== Document section

And I keep my stuff up to date DirectX (currently DX 11) and what not...

Guess I'll try a GFX drivers update and try another loading bay in the meantime, any hints greatly appreciated :grin:


----------



## KublaKhan

1) I'm not sure that there will be a game folder since you downloaded it through Steam. However, just in case I'm wrong (Yea, I know, shocking, but it's been known to happen..  ) the default location for the .exe, base.scs files etc is:

C:\Program Files\18 Wheels of Steel Haulin

If you're talking about the user profile and where you put mods, etc.
the default location is:

C:\My Documents\18 WoS Haulin (this may be different on Windows 7 based machines)

Now, as for the crashing.. the first thing I would do is make sure the latest patch is applied (it *should* be since you downloaded via Steam). You can check your version number in the main menu of the game.

If it *isn't* the latest version (1.06) you can download it here: 18 Wheels of Steel Haulin' - Download Demo and Patches by SCS Software

See you on the road!


----------



## MichaelMKoeln08

Hello KublaKhan,

I figured the thing with the loading bay out meanwhile... I caused a programm crash by newbie behaviour (STEAM digital content bought = no manual = stuff like that happens).

So for future reference if anybody traps in that:

DON'T use your own trailers for jobs but the ones provided by the company... xD Trailers are ONLY for the drivers you hired... LOL I thought you have to buy a trailer in order to transport stuff from A to B as in invest first into a contract... guess I thought too complicated 

That's the whole story xD

So the game crashed because I tried to park one of MY trailers at some random company's loading bay hehehe - Am on the road meanwhile and the game runs without any problems  Thanks for the support ;D


----------



## Helper101

she has the weird truck the Frisk classic


----------



## Ged1s.exe

Rig n roll is latest trucking simulator? Or threres something more newer and more detailed?


----------



## aal3

Hello i have a problem With this game. I changed the settings from Fullscreen to window mode and when i changed the settings back to Full Screen the game was blurry and the quality was really poor. Its so blurry its hard to read small words. I tried to changed the Resolution and the quality settings but it did not help. Can anyone help me


----------



## dwkelley05

Shlont said:


> Hey fellow truckers. This game can be a lot of fun. I love it to bits. But it does have some quirks. I don't really dig how traffic slows to 20mph as soon as you approach an exit or a service station, what-not. But, the graphics are still totally beautiful. Except, there seem to be less cloud formations in this version than earlier ones such as PTTM.
> 
> So, then. It appears that in order to hire a new driver, you have to deliver cargoes. So, when you get sick of waiting to deliver 3 or so cargoes between hiring, the best option to increase your hiring power is to hack your game file.
> 
> This is how to do it.
> 
> Go to the directory where your 18 WoS American Long Haul folder is at. Usually, this will be in My Documents. Else, proceed to run a search and track it down. Then enter this folder and locate the folder named "Save."
> 
> Enter this folder, and observe- there will be a bunch of folders, each with a number, representing each saved game. Enter the saved game folder representing the game you wish to "hack".
> 
> In my case, this is folder 1. (You can check to see which game is saved in the numbered folder by opening that folder, and then opening "info.sii". This file will show such information as
> 
> 
> 
> The "name: Mitchell" line shows the name under which this particular game has been saved).
> 
> Alright, enough distractions.

====

§ **Written task 1**
Answer these questions from the forum thread on the trucking game:
(a) What version number does KublaKhan give as the latest patch?
(b) What action does MichaelMKoeln08 say made the game crash?
(c) In the post quoted from Shlont, what speed does traffic slow to near an exit or service station?
§ **Written task 2**
Duplicate every line of the stored dataset entries without any change.
The stored dataset entries have no connection to the forum thread.

== Entries supplied

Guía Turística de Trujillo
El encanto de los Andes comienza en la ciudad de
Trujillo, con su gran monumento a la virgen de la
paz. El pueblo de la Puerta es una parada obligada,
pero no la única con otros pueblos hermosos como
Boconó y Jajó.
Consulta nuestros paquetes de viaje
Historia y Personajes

====

§ **Exercise output 1**
(a) 1.06
(b) Trying to park one of MichaelMKoeln08's own trailers at some random company's loading bay.
(c) 20mph

§ **Exercise output 2**
Guía Turística de Trujillo
El encanto de los Andes comienza en la ciudad de
Trujillo, con su gran monumento a la virgen de la
paz. El pueblo de la Puerta es una parada obligada,
pero no la única con otros pueblos hermosos como
Boconó y Jajó.
Consulta nuestros paquetes de viaje
Historia y Personajes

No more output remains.